Klik onderaan de pagina op de knop Save.
Klik op de knop "Apply Changes" om de wijziging op te slaan.
Herhaal de bovenstaande stappen voor alle VLAN's. De gegevens staan in de onderstaande tabel en schermafdruk.
Description | IPv4 Address | CIDR |
---|---|---|
L_KANTOOR | 10.10.96.1 | 24 |
L_THUIS | 10.10.128.1 | 24 |
L_IoT | 10.10.160.1 | 24 |
L_GASTEN | 10.10.192.1 | 24 |
L_LAB | 10.10.224.1 | 24 |
Het resultaat is goed te zien op de widget "Interfaces" op het dashboard.
Standaard gateway
De standaard gateway staat op "Automatic". Dat is niet in alle gevallen ideaal.
Pas de standaard gateway aan via "Routing" onder "System" (tab "Gateways").
Firewallregels instellen
Zolang er geen firewallregels zijn ingesteld, wordt er niets toegestaan vanaf de desbetreffende interfaces (lees: virtuele LAN's). Bij het maken van firewallregels, is het de bedoeling om lekkage tussen de VLAN's te voorkomen. Om dat lekken te voorkomen wordt de eerder aangemaakt alias NETs_Private toegepast. Hierover zo meteen meer.
Klik op "Rules" onder "Firewall" om de huidige regels te bekijken.

_Studiemateriaal:_
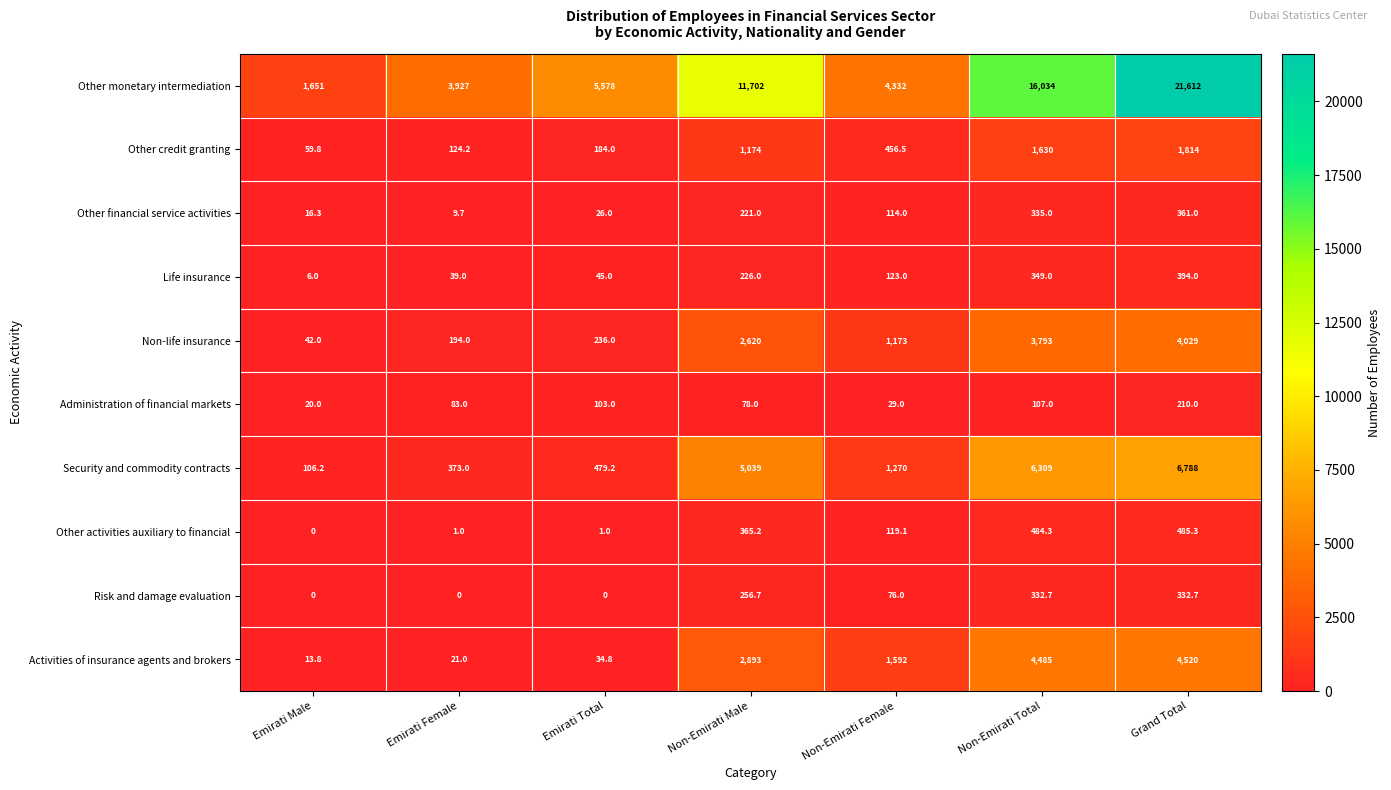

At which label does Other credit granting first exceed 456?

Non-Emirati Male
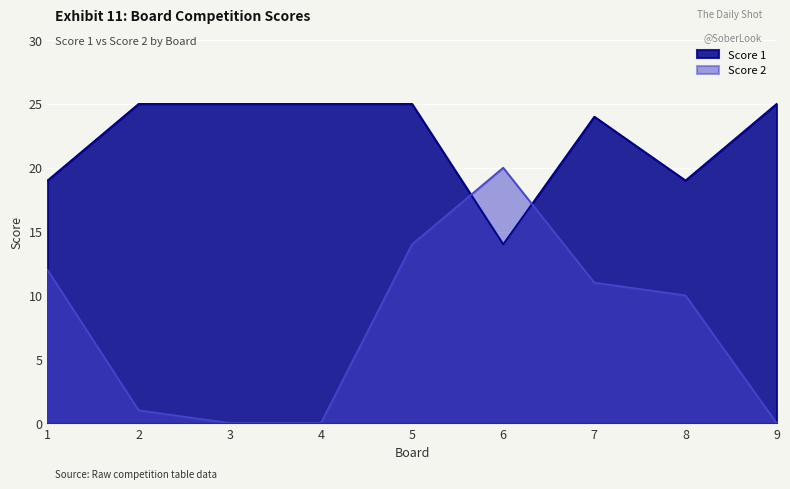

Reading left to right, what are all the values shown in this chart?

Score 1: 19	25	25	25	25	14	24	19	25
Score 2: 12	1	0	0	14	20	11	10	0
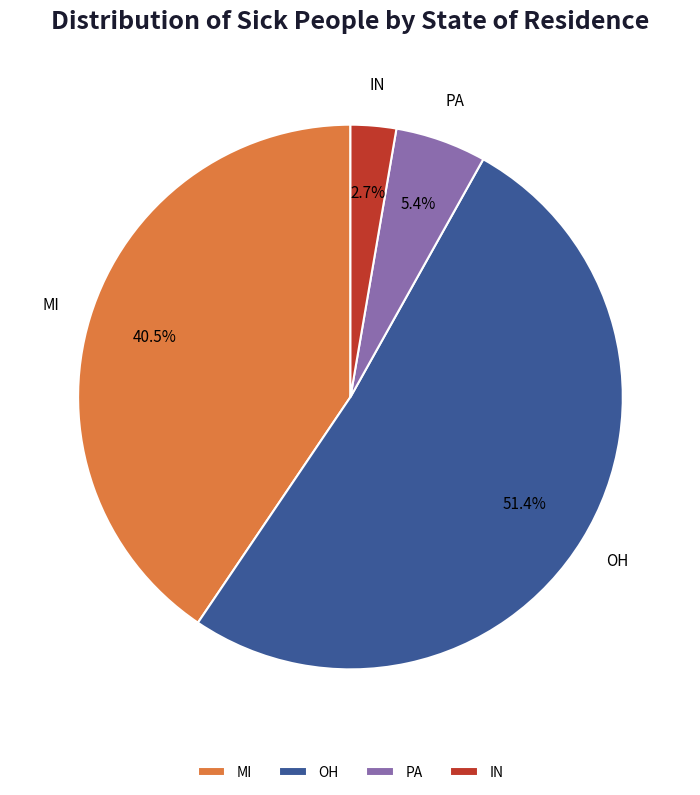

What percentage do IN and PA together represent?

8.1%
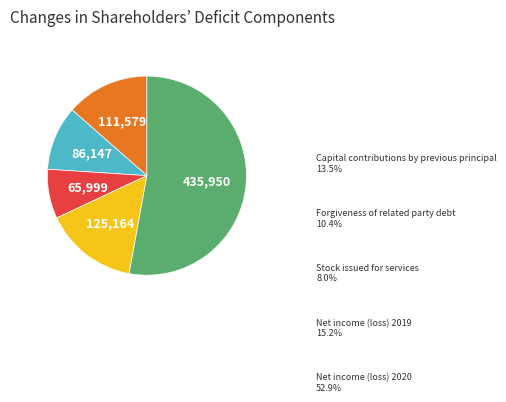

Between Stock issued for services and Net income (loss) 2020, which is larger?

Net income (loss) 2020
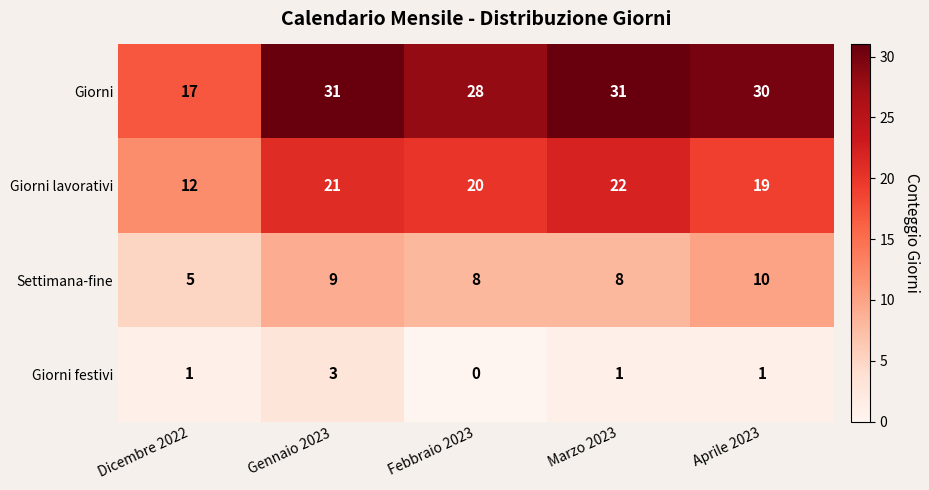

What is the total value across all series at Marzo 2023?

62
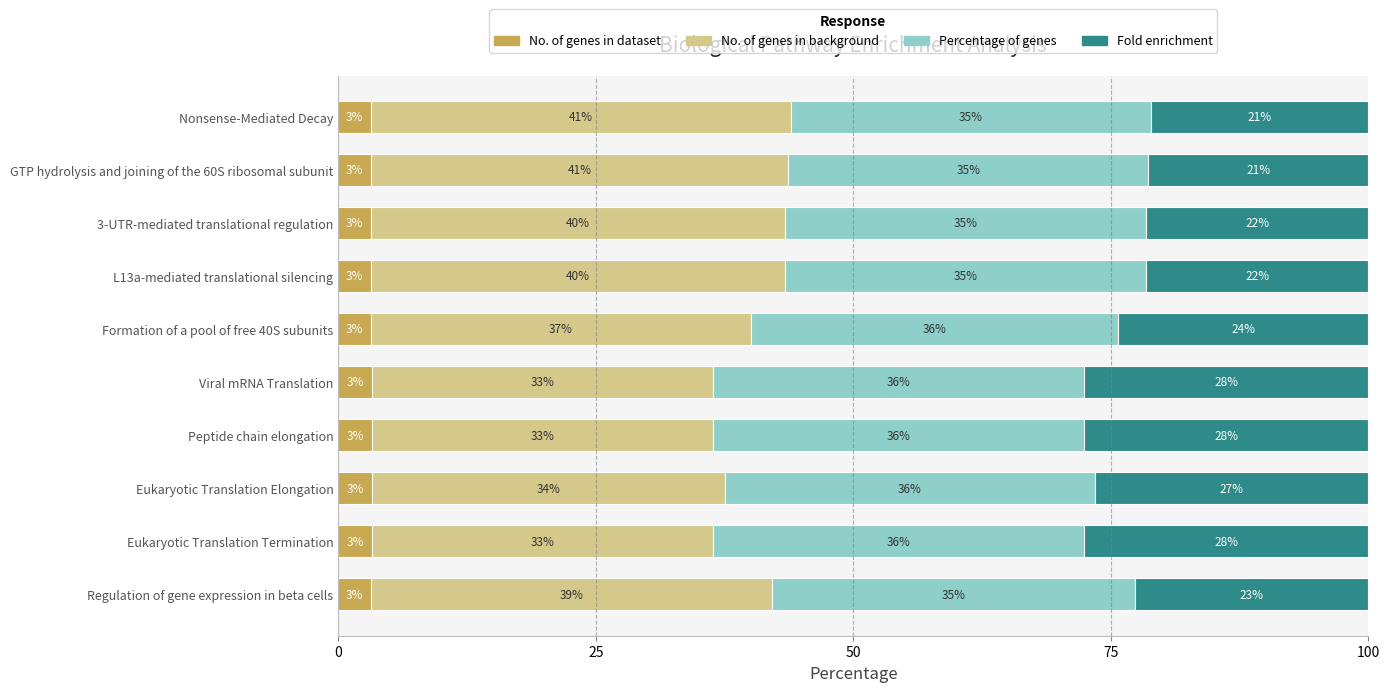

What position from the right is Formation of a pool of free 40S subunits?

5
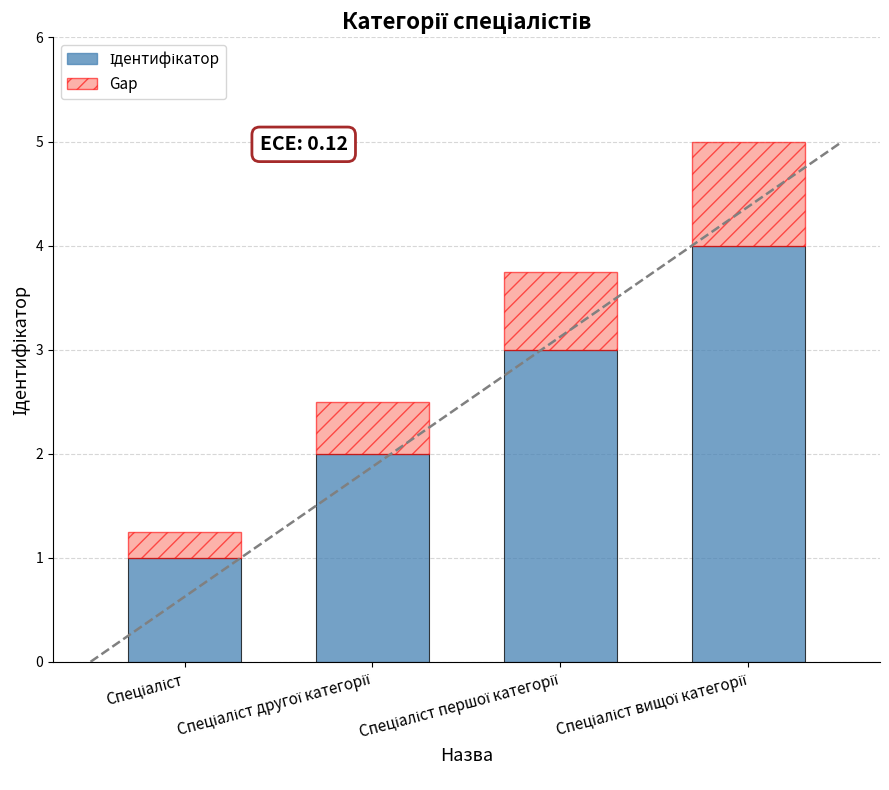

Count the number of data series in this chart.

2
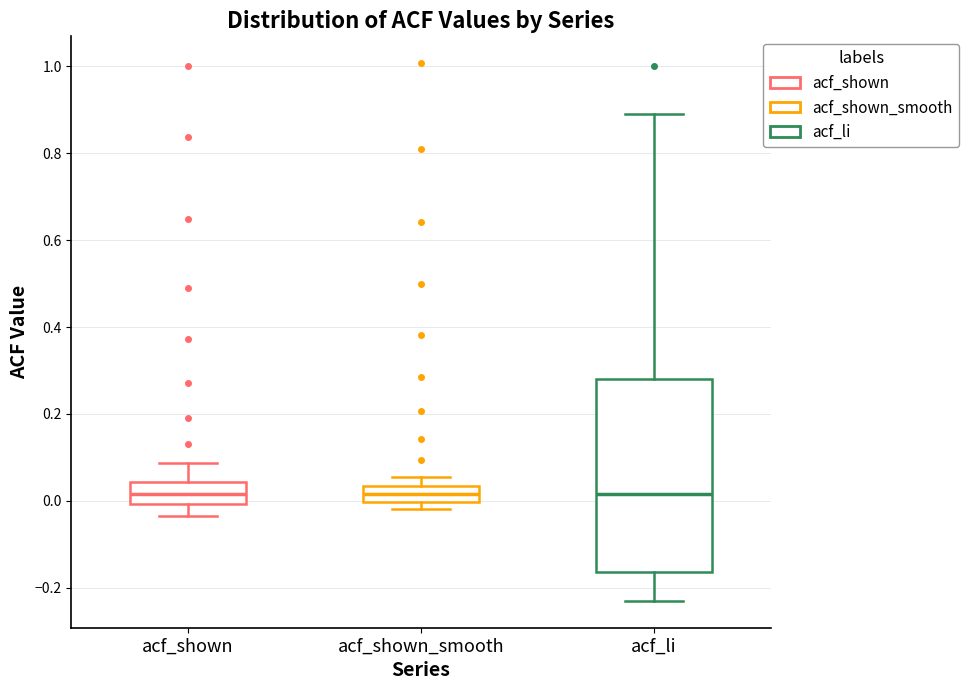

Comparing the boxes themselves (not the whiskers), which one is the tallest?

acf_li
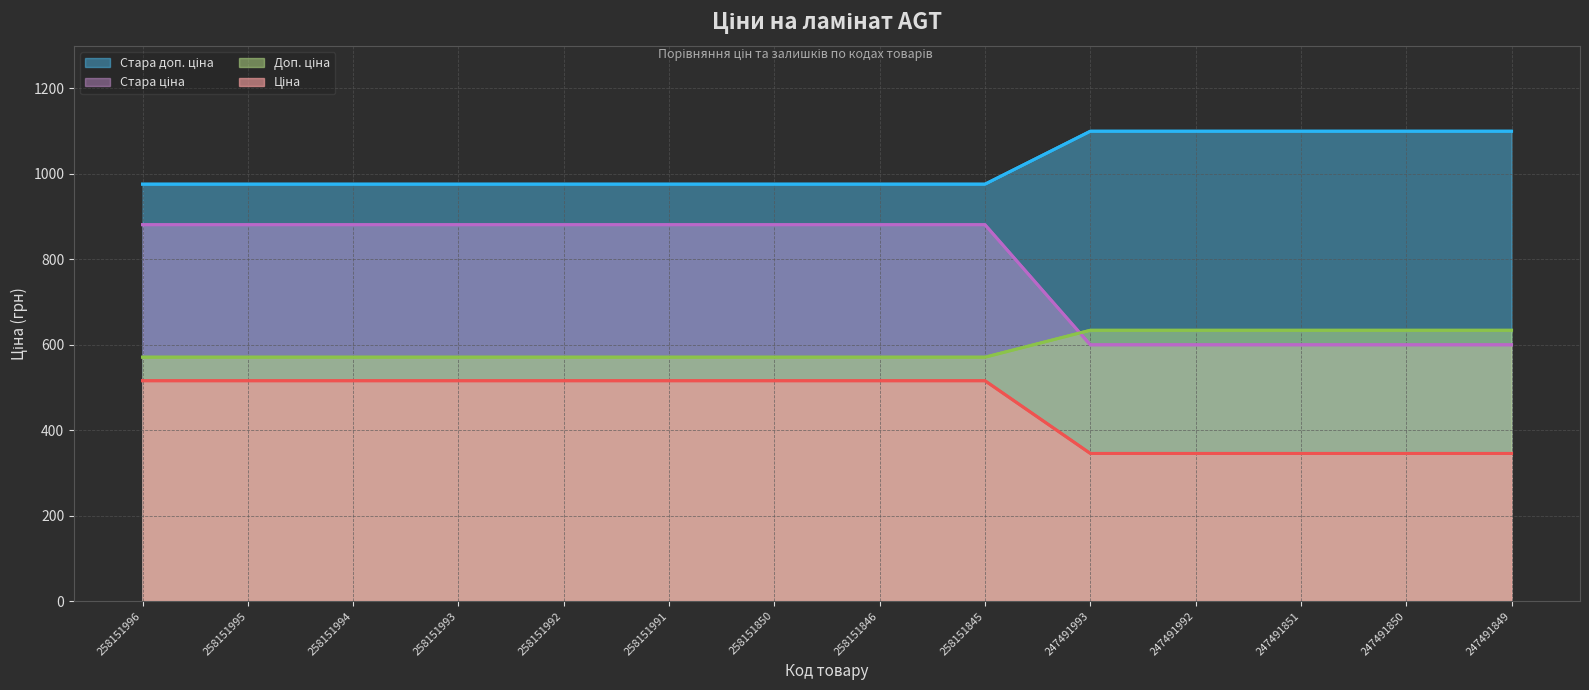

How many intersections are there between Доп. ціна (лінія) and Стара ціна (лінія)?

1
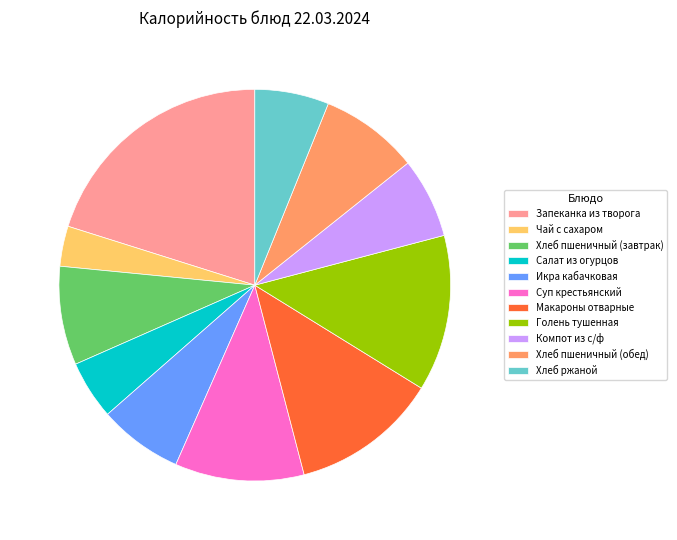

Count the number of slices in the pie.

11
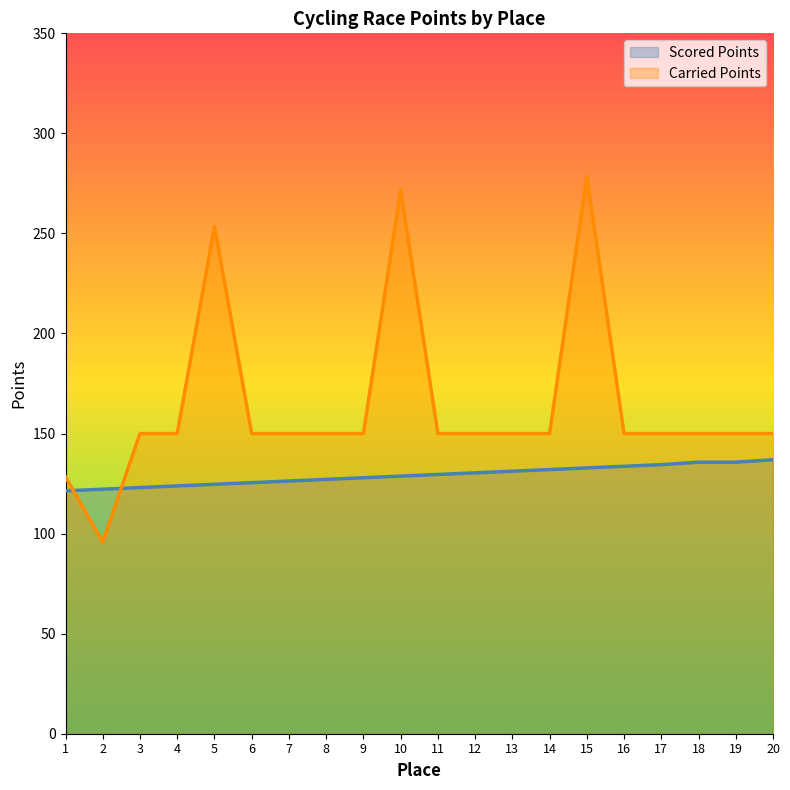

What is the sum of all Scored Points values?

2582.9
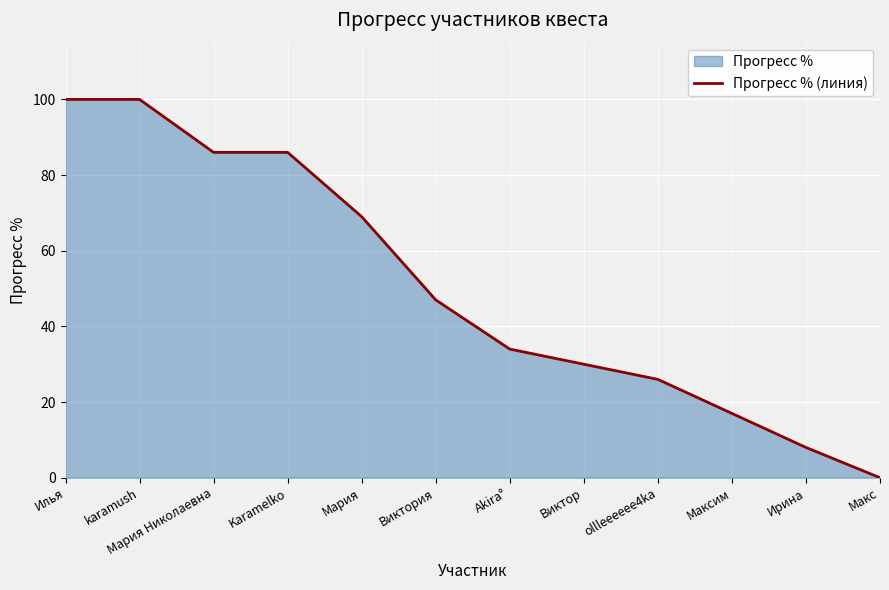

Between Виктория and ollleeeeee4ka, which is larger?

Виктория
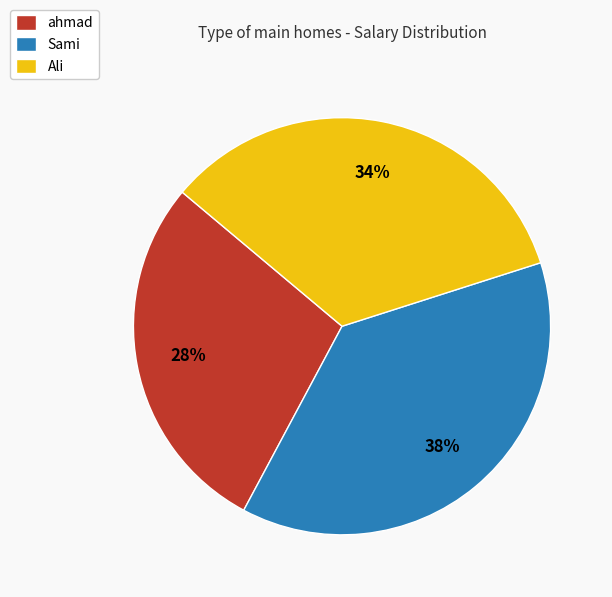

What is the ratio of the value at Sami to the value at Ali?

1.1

_Opgaven:_
- 1) Schrijf uit de aangeleverde tekst het gedeelte letterlijk over dat begint bij "Klik op de knop" en doorloopt tot en met "tabel en schermafdruk.".
- 2) Herschrijf de alinea uit de aangeleverde tekst die begint met "Zolang er geen firewallregels" in kortere vorm en behoud daarbij de belangrijkste feiten.
De items spelen hierbij geen enkele rol.

_Antwoordenlijst:_
- 1)
Klik op de knop "Apply Changes" om de wijziging op te slaan.
Herhaal de bovenstaande stappen voor alle VLAN's. De gegevens staan in de onderstaande tabel en schermafdruk.

- 2) Zonder firewallregels wordt er vanaf de interfaces (de virtuele LAN's) niets toegestaan. De firewallregels moeten lekkage tussen de VLAN's voorkomen. Daarvoor wordt de eerder aangemaakte alias NETs_Private gebruikt.